Miró la botella vacía, que se iba calentando al sol. El informe de la autopsia indicaba que Vivian Carpenter había consumido varios vasos de vino poco antes de morir, pero al preguntarles a sus padres por sus costumbres respecto de la bebida, los dos le dijeron que no solía beber de día. Como a Debbie, un solo vaso de vino le daba sueño, sobre todo si estaba al sol.
¿Era lógico que alguien que se encontraba adormilado por haber bebido vino y que estaba aprendiendo a bucear insistiera en acompañar a su marido a dar una vueltecita por el fondo del mar?
A Nat le parecía que no.
A las tres en punto percibió un leve cambio en el movimiento del barco. Habían anunciado chubascos intensos para las tres y media.
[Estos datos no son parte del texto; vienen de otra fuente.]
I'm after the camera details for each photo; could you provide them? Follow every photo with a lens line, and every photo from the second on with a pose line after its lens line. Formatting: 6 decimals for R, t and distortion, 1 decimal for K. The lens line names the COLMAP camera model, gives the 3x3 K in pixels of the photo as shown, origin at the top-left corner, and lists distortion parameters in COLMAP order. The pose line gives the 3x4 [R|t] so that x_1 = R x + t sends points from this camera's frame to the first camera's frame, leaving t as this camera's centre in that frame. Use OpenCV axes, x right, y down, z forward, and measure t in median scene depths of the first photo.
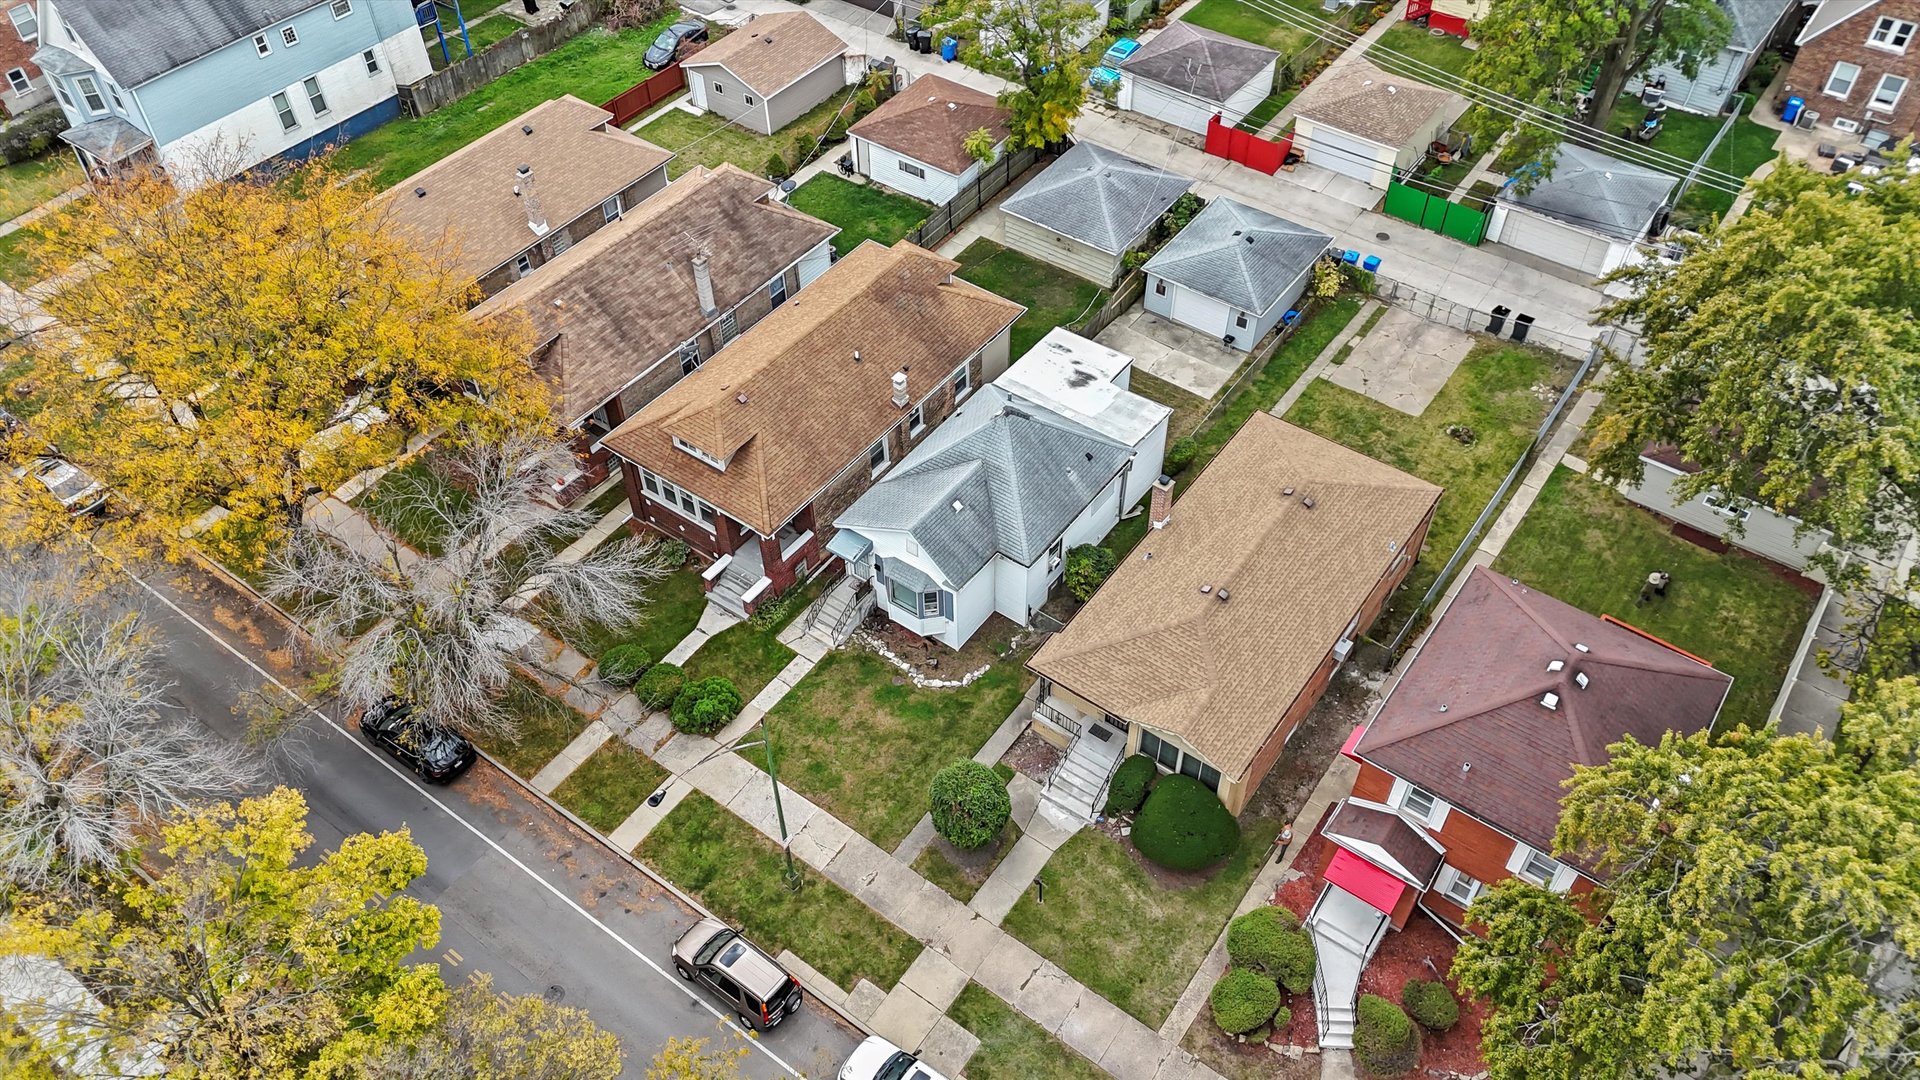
lens RADIAL K [[1411.1, 0, 962.1], [0, 1411.1, 532.7], [0, 0, 1]] dist [0.085748, -0.100231]
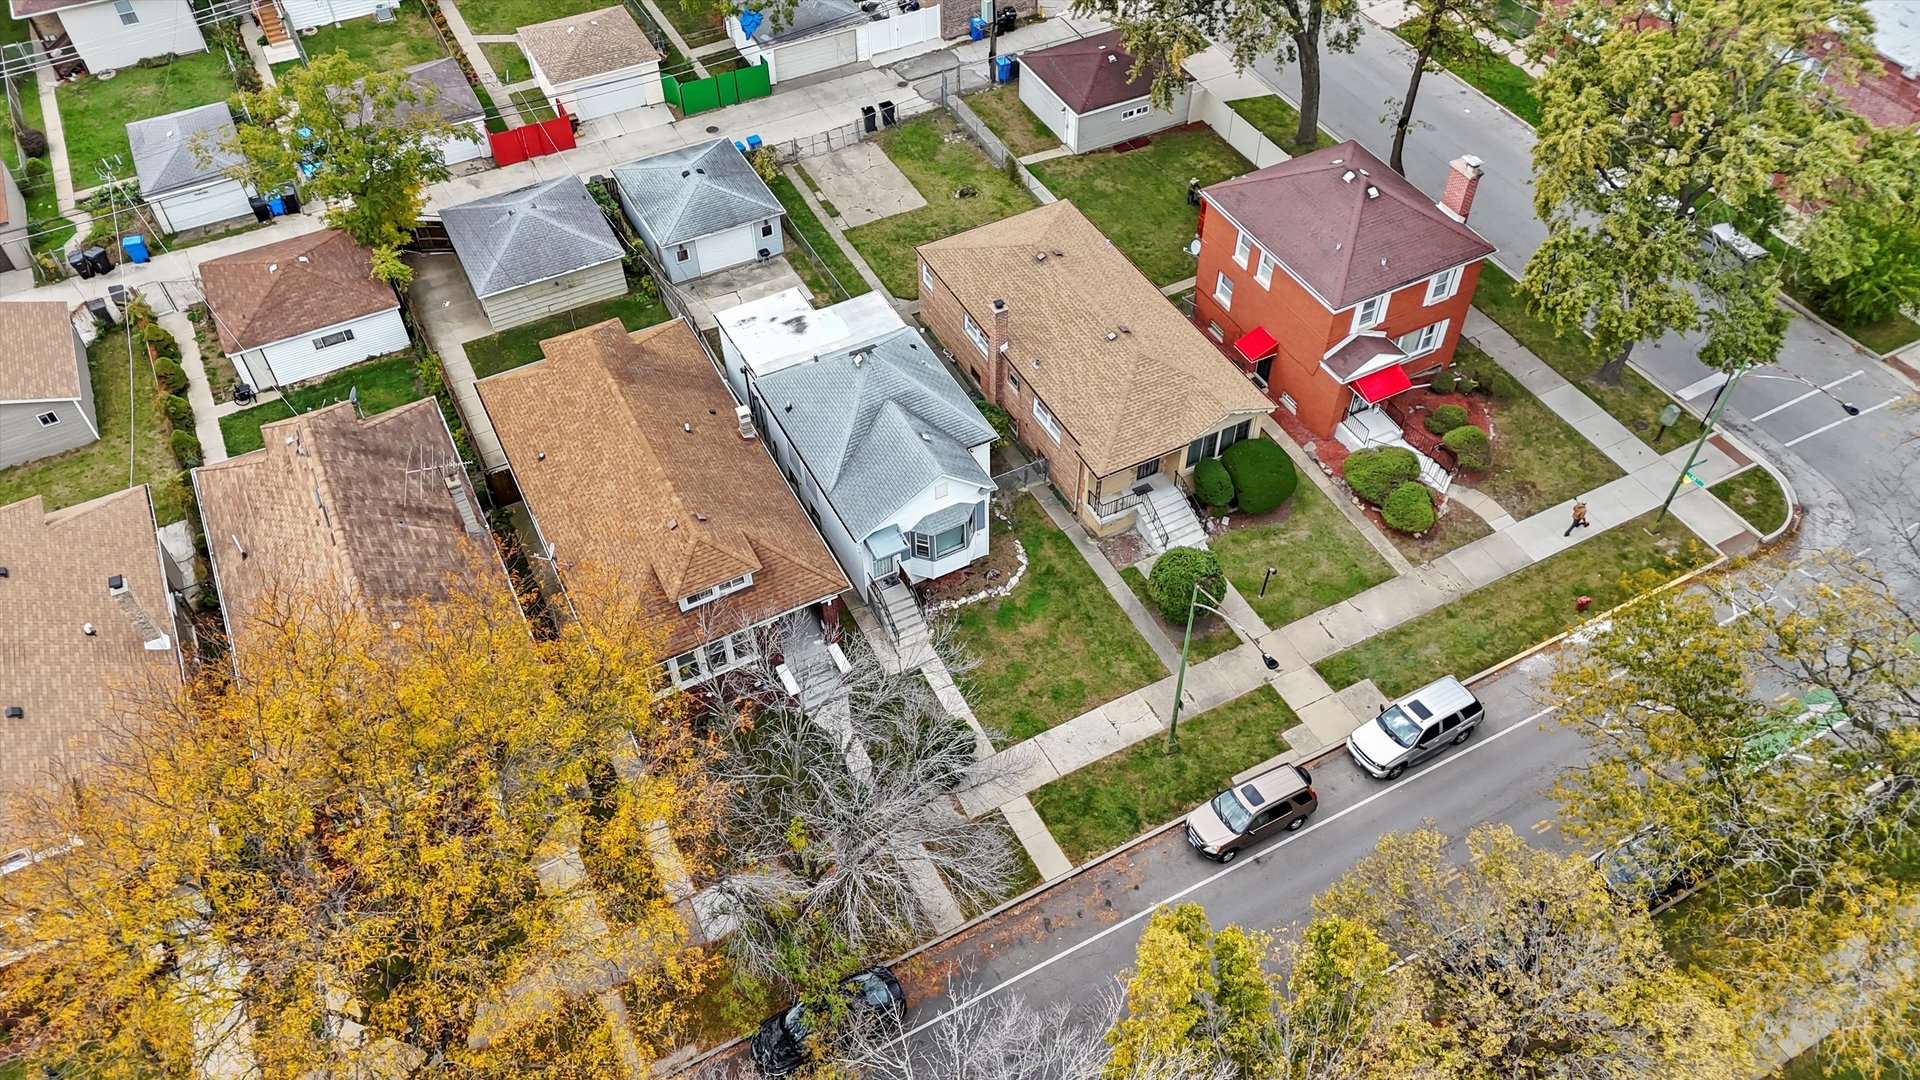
lens RADIAL K [[1411.1, 0, 962.1], [0, 1411.1, 532.7], [0, 0, 1]] dist [0.085748, -0.100231]
pose [[0.443438, -0.656520, 0.610200, -0.579056], [0.655182, 0.702001, 0.279163, -0.209385], [-0.611637, 0.276001, 0.741434, 0.215876]]
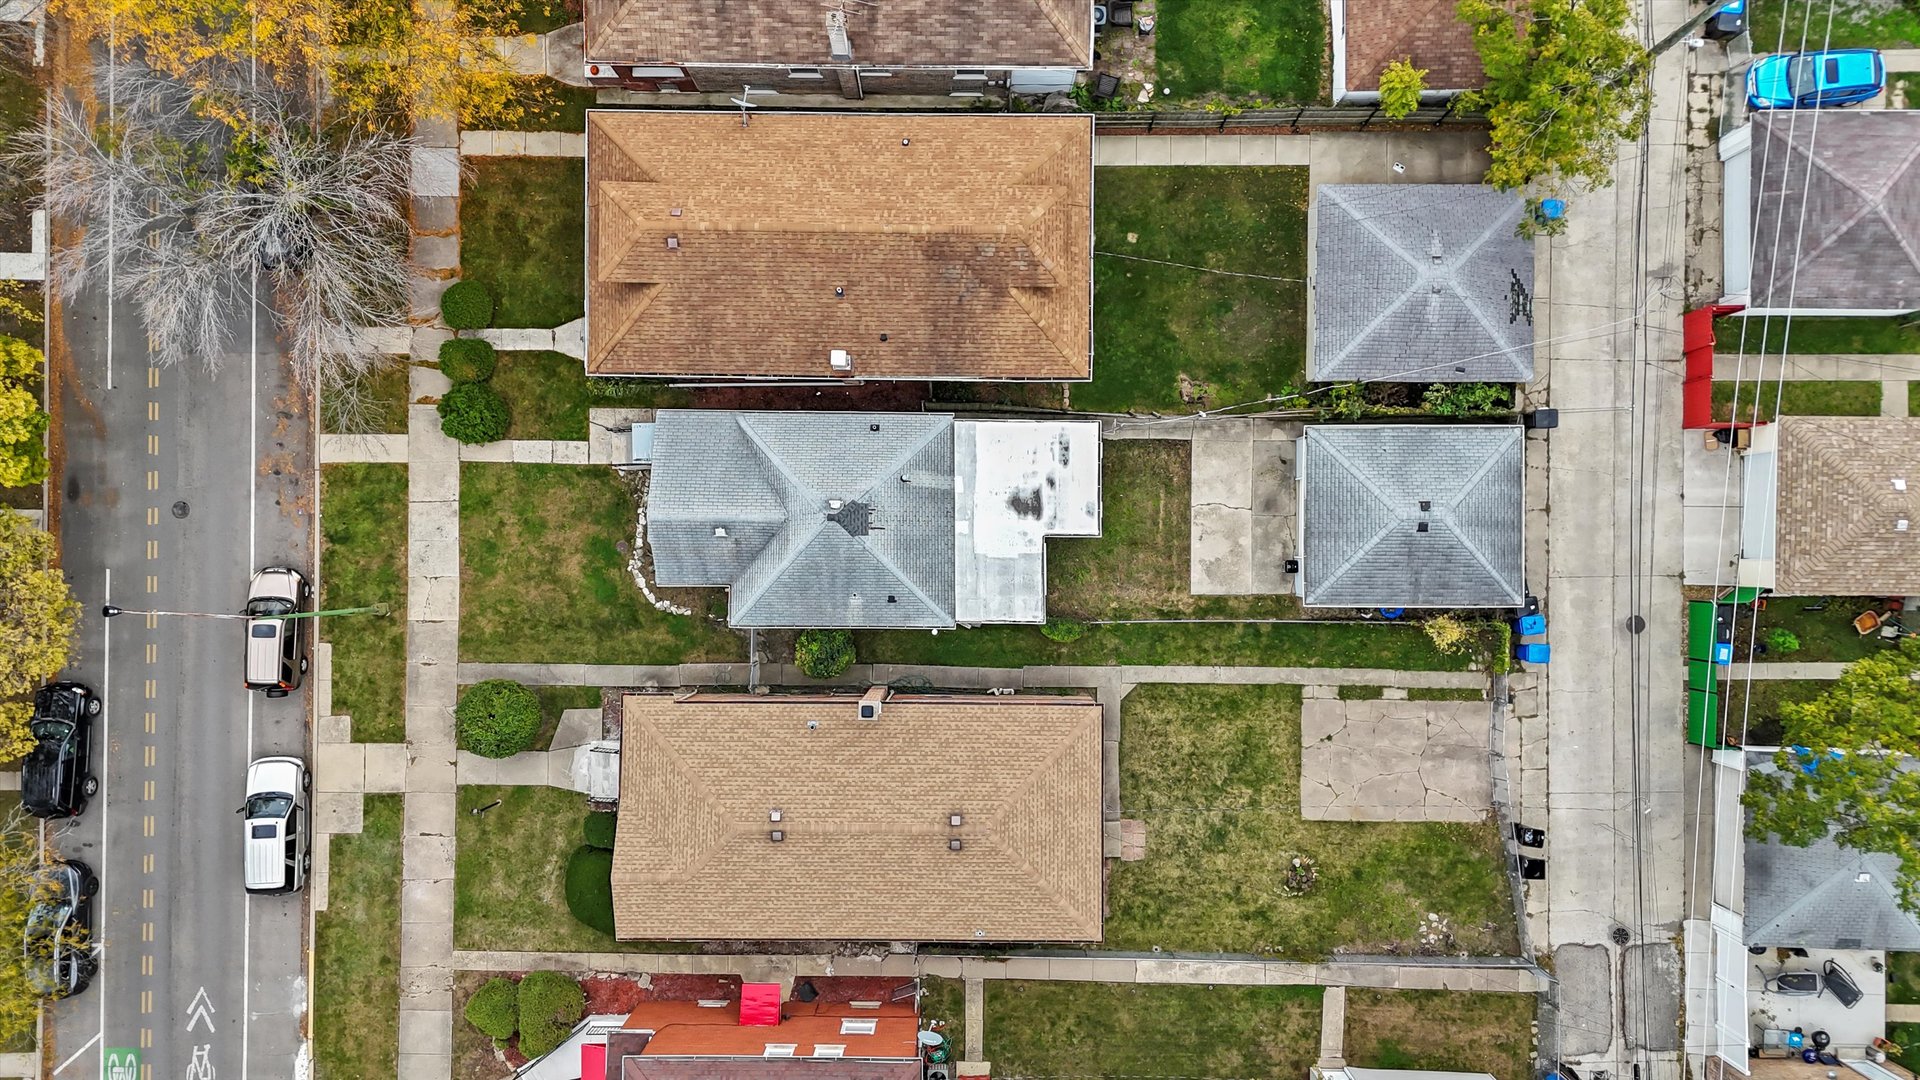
lens RADIAL K [[1411.1, 0, 962.1], [0, 1411.1, 532.7], [0, 0, 1]] dist [0.085748, -0.100231]
pose [[0.583399, 0.812180, -0.002954, 0.077994], [-0.587092, 0.424223, 0.689462, -0.639711], [0.561220, -0.400498, 0.724316, 0.382192]]
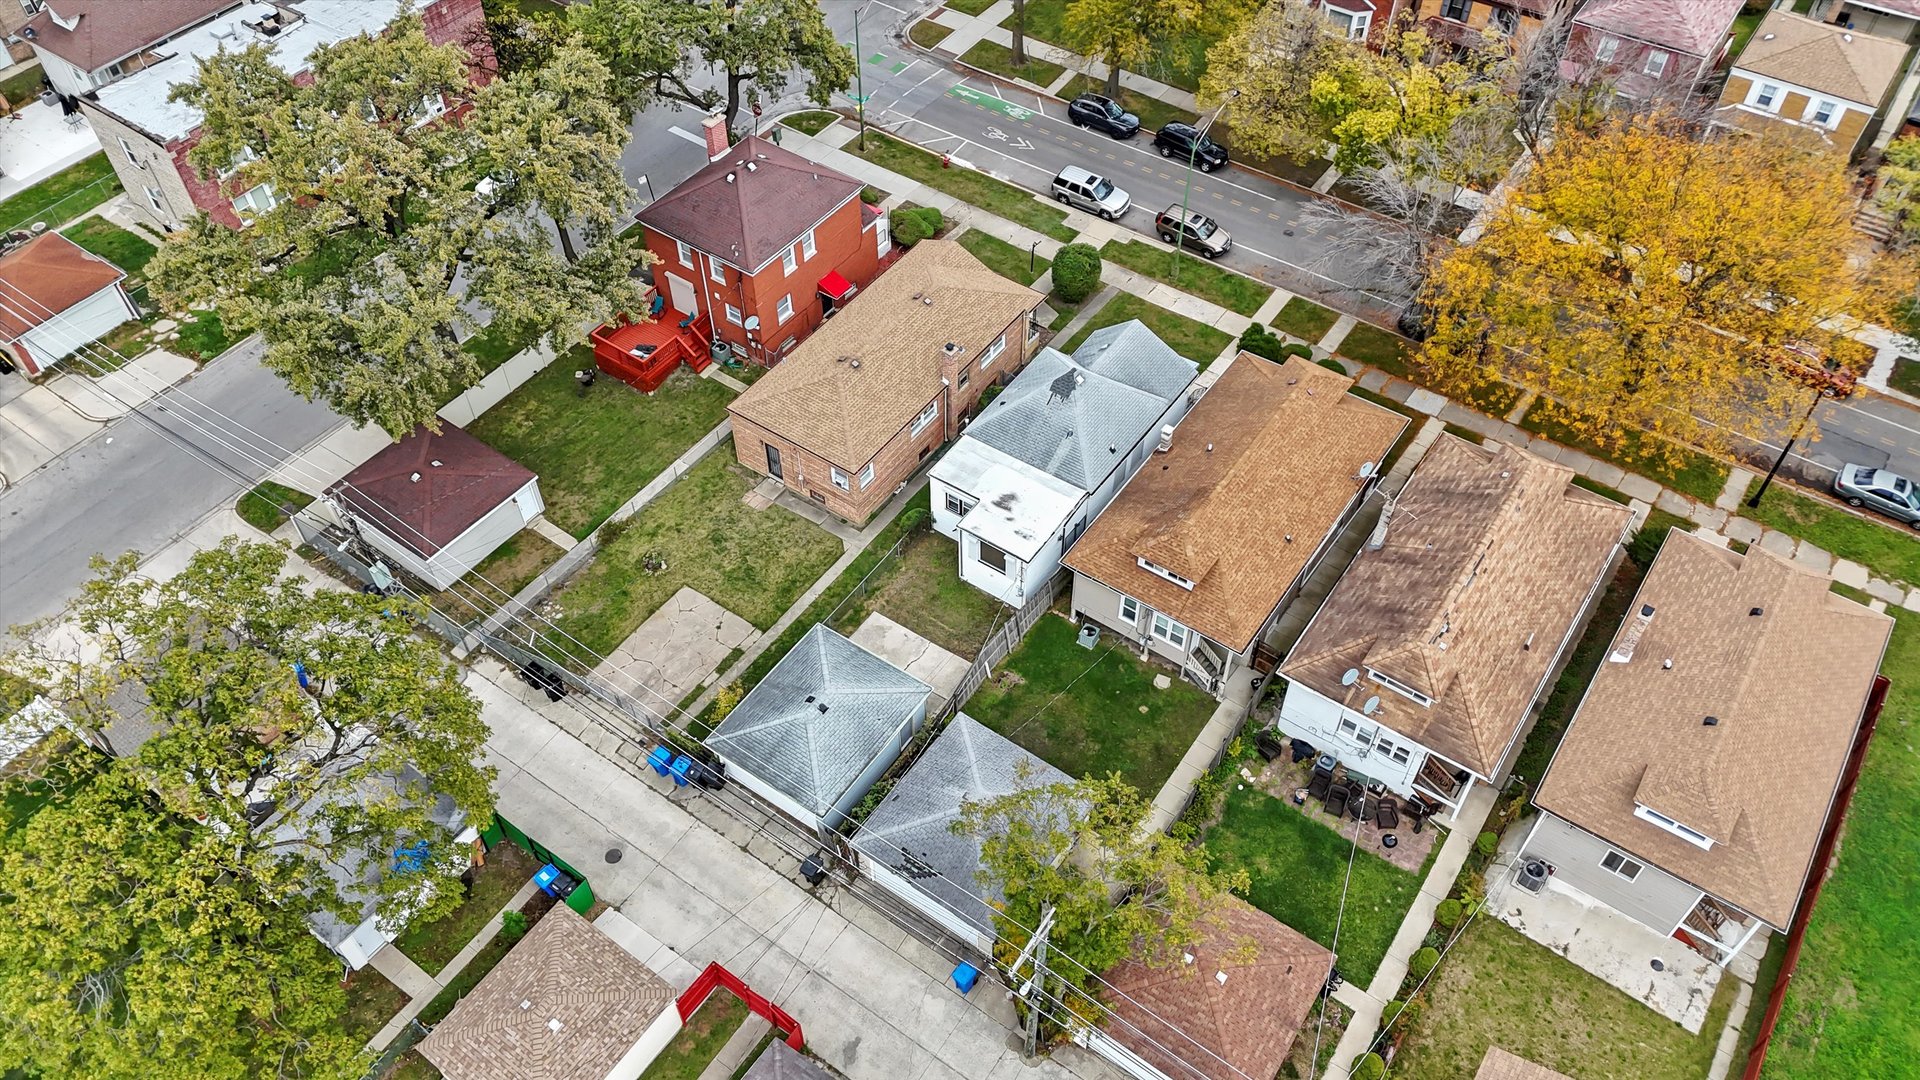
lens RADIAL K [[1411.1, 0, 962.1], [0, 1411.1, 532.7], [0, 0, 1]] dist [0.085748, -0.100231]
pose [[-0.999733, 0.022700, -0.004337, 0.124004], [-0.006231, -0.084030, 0.996444, -1.202091], [0.022255, 0.996205, 0.084149, 0.929552]]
Nat se levantó. Estaban situados en línea recta respecto de la entrada del puerto y vio que de todas direcciones se acercaban pequeñas embarcaciones en busca de refugio.
Covey afirmaba que Vivian y él llevaban unos veinte minutos en el agua cuando estalló la tormenta. Eso quería decir que al levantarse de la siesta tuvo que ver que los otros barcos pequeños se dirigían a puerto. Tuvo que notar que la corriente se estaba volviendo más fuerte.
«En ese momento, cualquiera que tuviese dos dedos de frente habría puesto la radio para oír el informe meteorológico», pensó Nat.
Deb abrió los ojos y se incorporó.
—¿Qué haces?
—Estoy pensando. —La miró desperezarse—. ¿Quieres que nos demos un bañito?
Debbie volvió a tumbarse y cerró los ojos.
—Ni hablar —murmuró—. Tengo demasiado sueño.